Many of the banks have blamed drop in their earnings on the law. Parliament passed the law late last year, meaning it can only be repealed by Members of Parliament. The Banking (Amendment) Act, 2016, which came into force on September 14, last year, caps loan charges at four percentage points above the Central Bank Rate (CBR) and requires lenders to pay interest of at least 70 per cent of the rate on term deposits.
With the CBR at 10 per cent, the highest a bank can charge on loans is 14 per cent. This has been a major relief for borrowers, especially individuals and small and medium size businesses that rely on credit and who believe they have been ripped off by commercial banks for many years.
By global standards, the current rate is still very high for an economy aspiring for middle-income status. In any case, the economy needs even lower rates to encourage uptake of more loans, which would stimulate consumption and business growth.
This will in turn lead to higher revenues for companies, which would employ more people and pay even higher salaries. At the end, the economy gets a major boost and even the taxman will be left smiling all the way to the very banks.
While it is understood that lower rates are hurting banks, and in turn slowing the economy, it should not be forgotten that these institutions love higher interest rates as a source of easy income.

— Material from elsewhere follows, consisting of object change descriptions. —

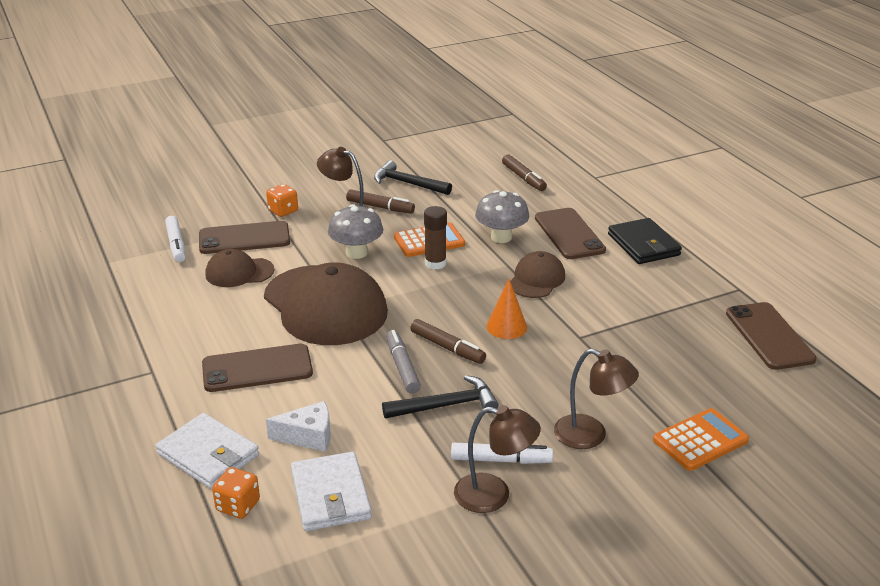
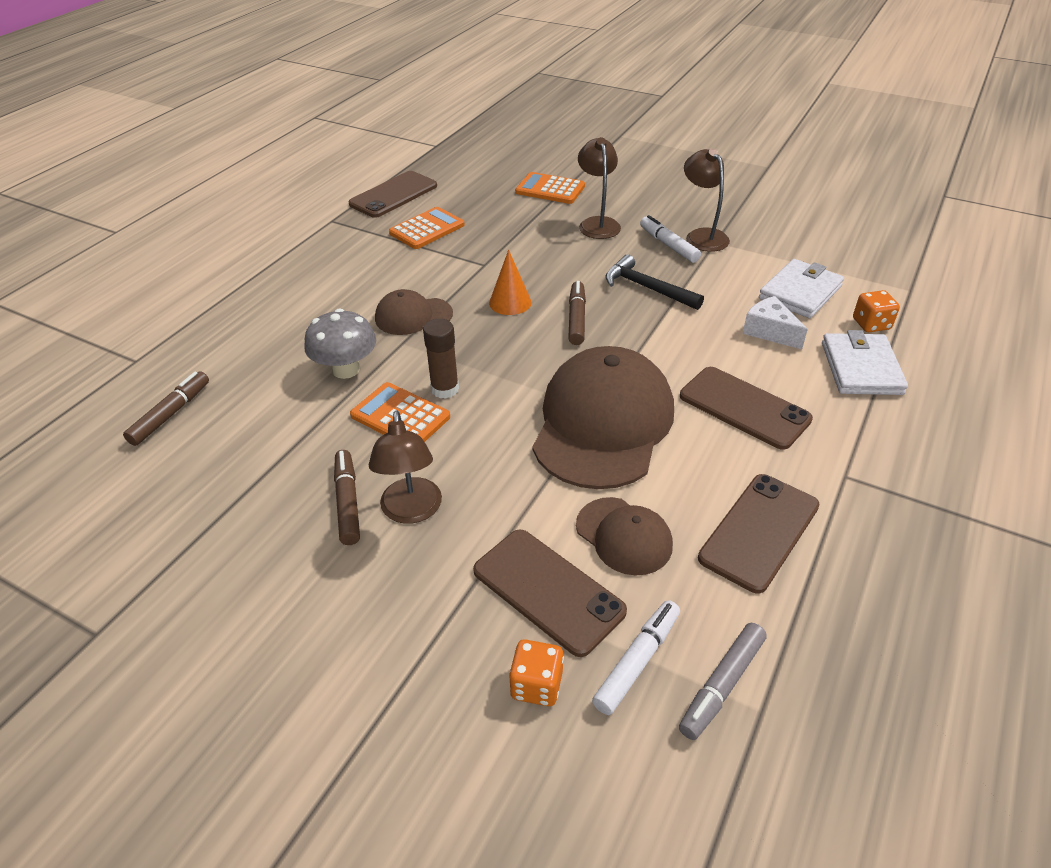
camera: 125 degrees left, 10 degrees up
(283, 211) = (438, 601): orange dice -> orange dice (536, 685)
(356, 253) = (479, 459): grey mushroom -> none
(402, 367) = (631, 329): grey marker -> grey marker (722, 685)
(408, 183) = (255, 513): black hammer -> none
(569, 234) = (301, 329): brown phone -> brown phone (759, 531)
(643, 245) = (289, 282): black wallet -> none
(676, 331) = (427, 229): none -> orange calculator

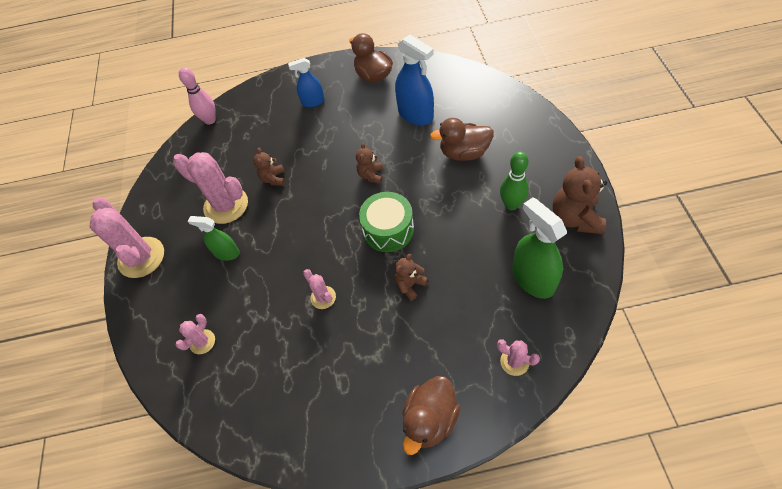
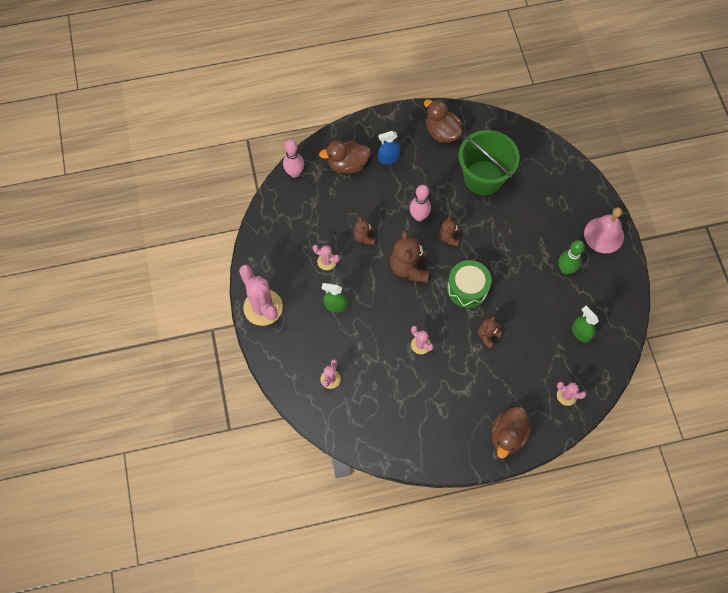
camera: 10 degrees left, 10 degrees up
(226, 205) = (326, 261): pink cactus -> pink cactus, size x0.50
(339, 155) = (419, 216): none -> pink bowling pin
(415, 115) = (483, 178): blue spray bottle -> green bucket
(464, 153) = (526, 219): brown duck -> brown duck (347, 164)
(532, 279) = (581, 333): green spray bottle -> green spray bottle, size x0.61
(558, 166) = (604, 235): none -> pink bell
(575, 218) = (614, 283): brown teddy bear -> brown teddy bear (409, 268)

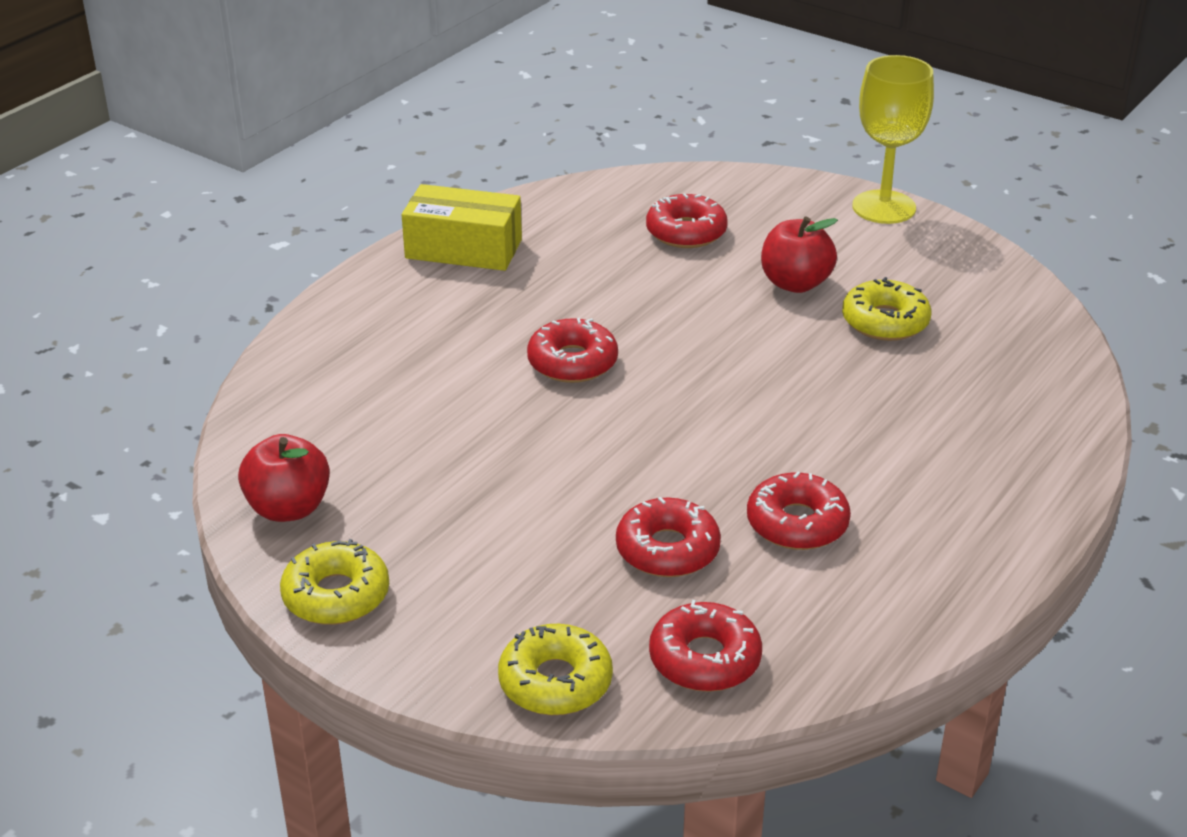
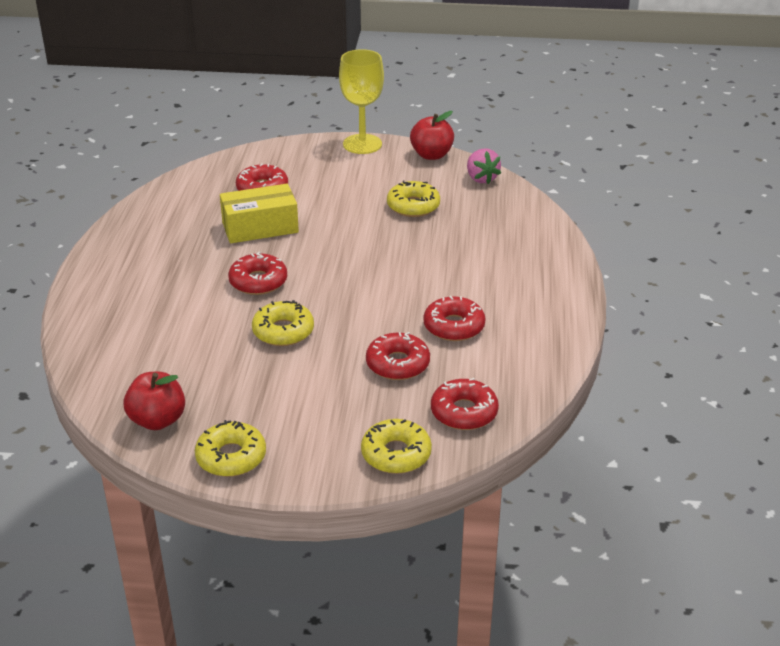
camera: 30 degrees left, 0 degrees up
(463, 249) = (134, 237): yellow box -> yellow box (260, 227)
(548, 444) = (283, 331): none -> yellow donut
(795, 283) = (348, 200): red apple -> red apple (431, 155)
(1027, 310) = (481, 178): none -> pink strawberry

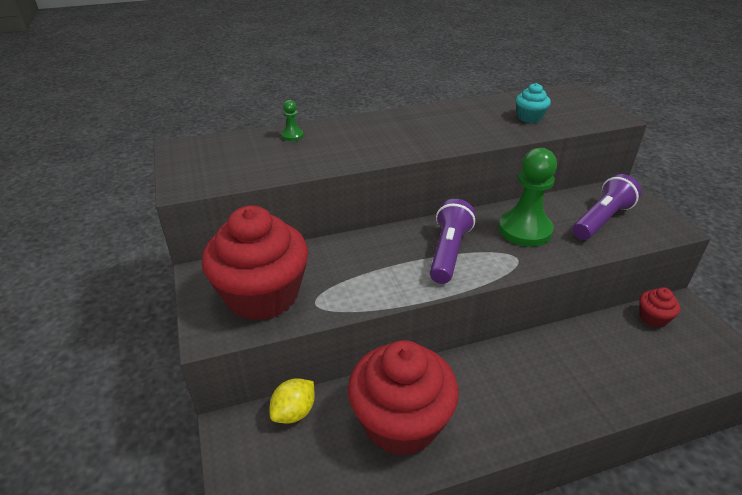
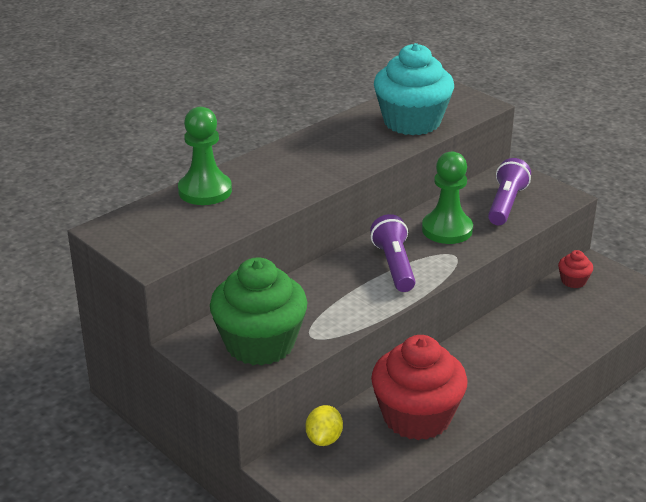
camera: 25 degrees left, 5 degrees down
(262, 295) = (260, 344): red cupcake -> green cupcake
(292, 136) = (205, 191): green pawn -> green pawn, size x2.34
(529, 117) = (412, 122): turquoise cupcake -> turquoise cupcake, size x2.35

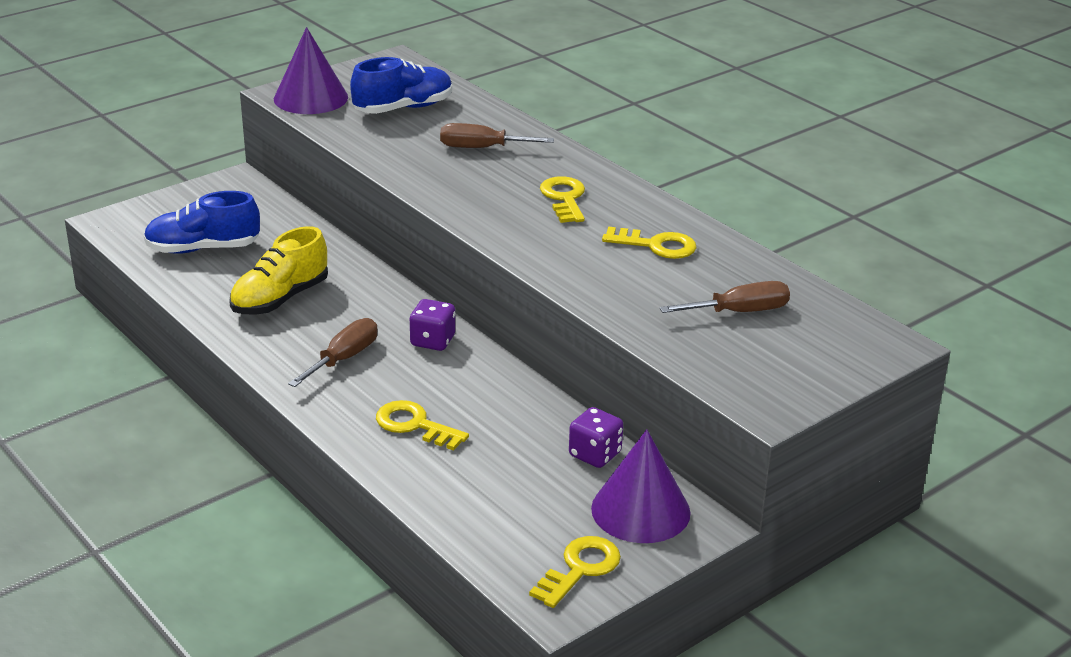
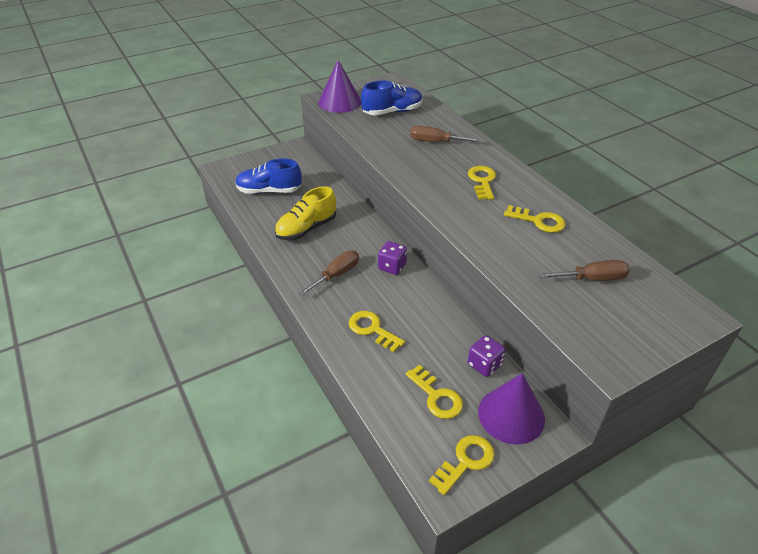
camera: 10 degrees right, 10 degrees up
(527, 498) = (436, 396): none -> yellow key

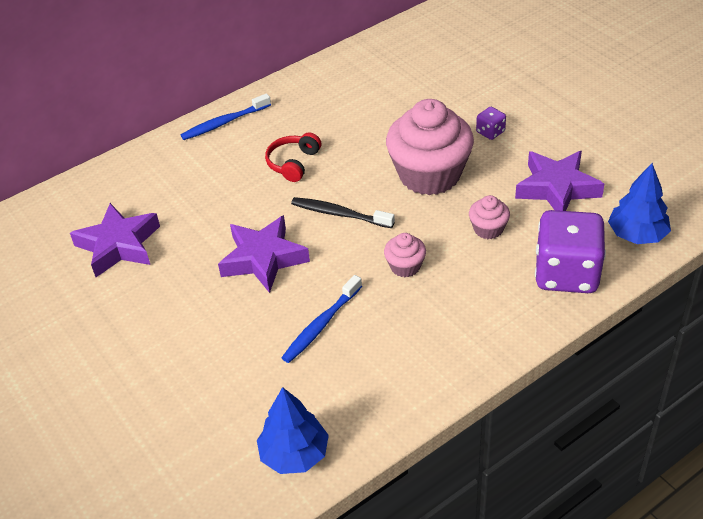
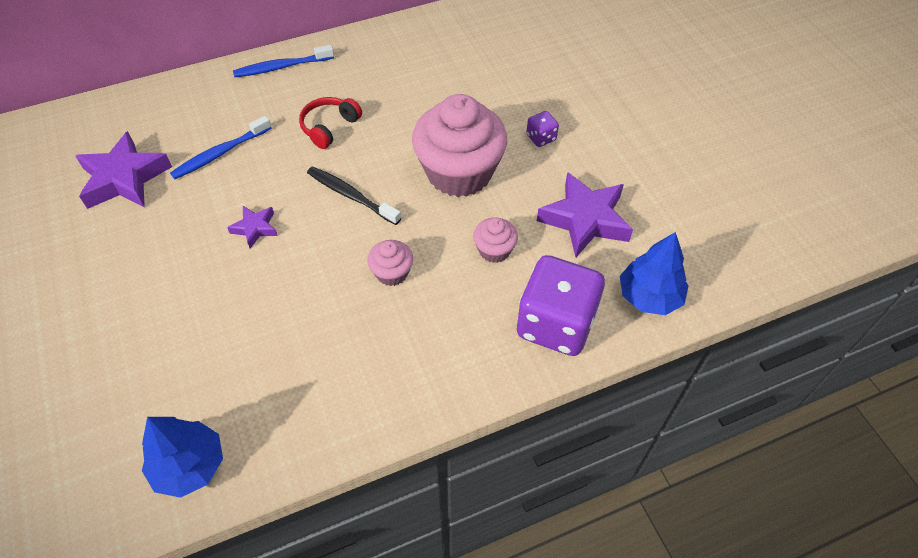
camera: 10 degrees right, 10 degrees up
(263, 259) = (255, 228): purple star -> purple star, size x0.51
(321, 325) = (280, 319): blue toothbrush -> blue toothbrush (220, 153)

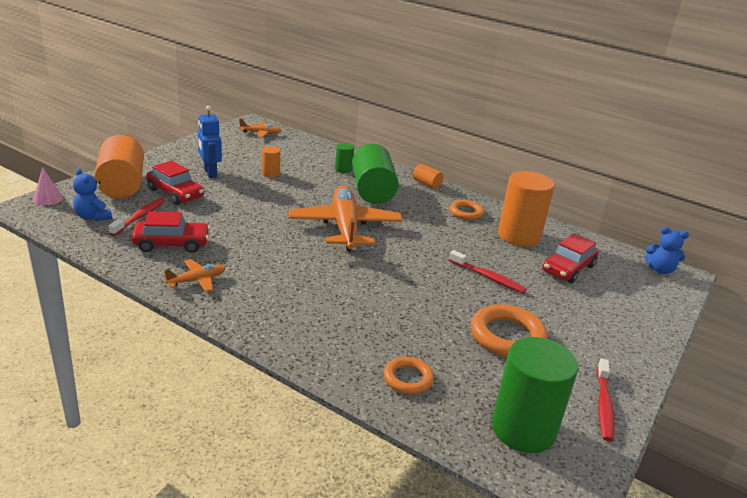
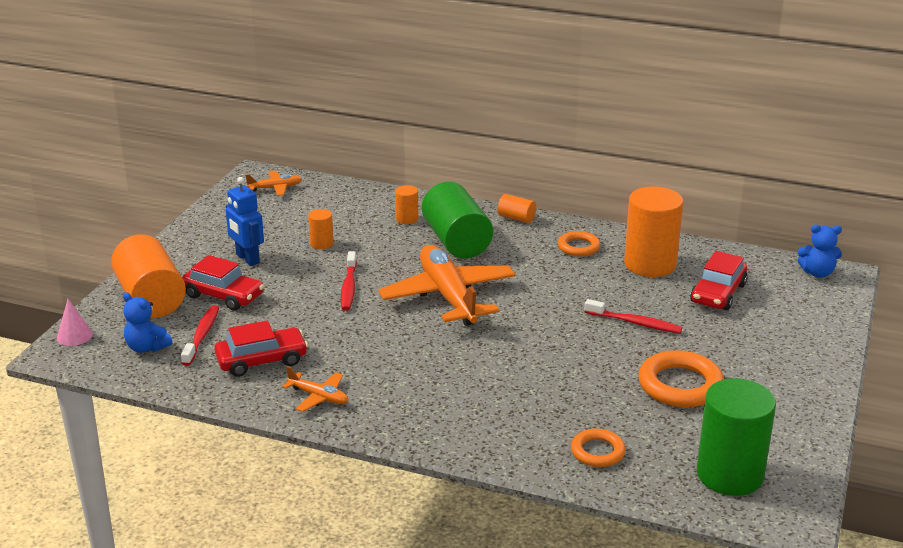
camera: 10 degrees left, 0 degrees up
(197, 280) = (318, 397): orange plane -> orange plane turned 75 degrees clockwise
(343, 169) = (407, 219): green cylinder -> orange cylinder
(604, 405) = (799, 434): red toothbrush -> red toothbrush (349, 287)

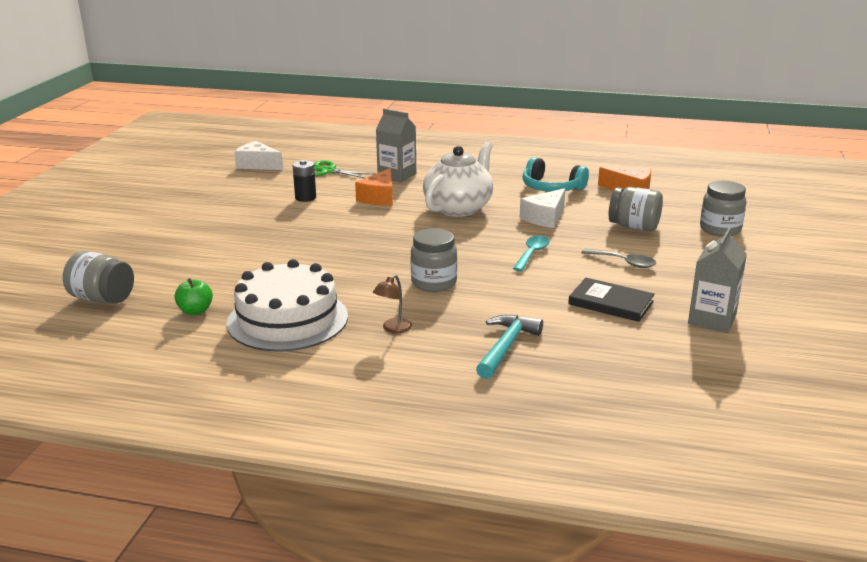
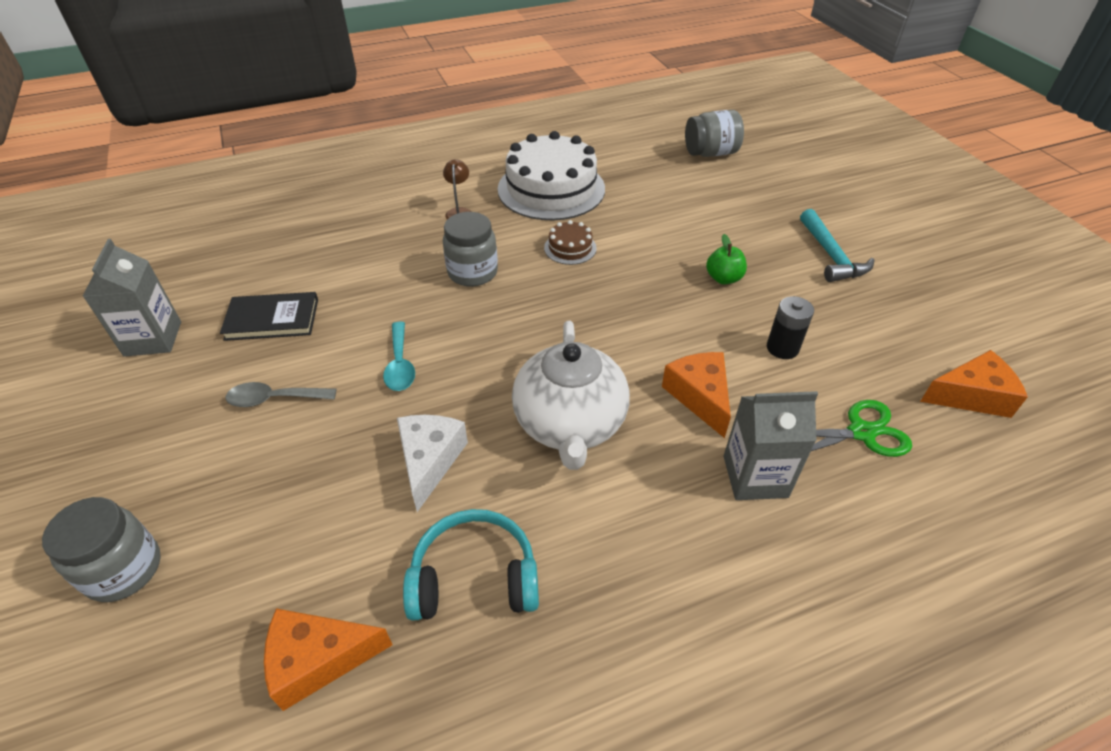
camera: 145 degrees right, 20 degrees up
(195, 311) = (628, 169): green apple -> green apple (723, 278)
(257, 165) = (971, 396): white cheese -> orange cheese
(342, 274) = (570, 248): none -> brown cake
(506, 347) = (352, 230): turquoise hammer -> turquoise hammer (831, 255)
(634, 227) = (279, 503): grey jar -> none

Since the law came into force, the banks have made credit harder to come by for a number of people, possibly with an aim to create a negative impact that would force a repeal. If commercial banks did their due diligence well and lent more, their numbers would grow and interest income would increase eventually.
CBK should give these institutions more time to device ways to survive and make profits under a low-interest regime, as it happens it other markets, instead of offering them the easy way out.
The law was enacted because banks refused to respect signals from CBK. A drop in the benchmark rate would never even register a bleep on interest rates radar.
Repealing the law would be getting the economy a step backwards. Njoroge should not yield to what is clearly blackmail by the banking industry.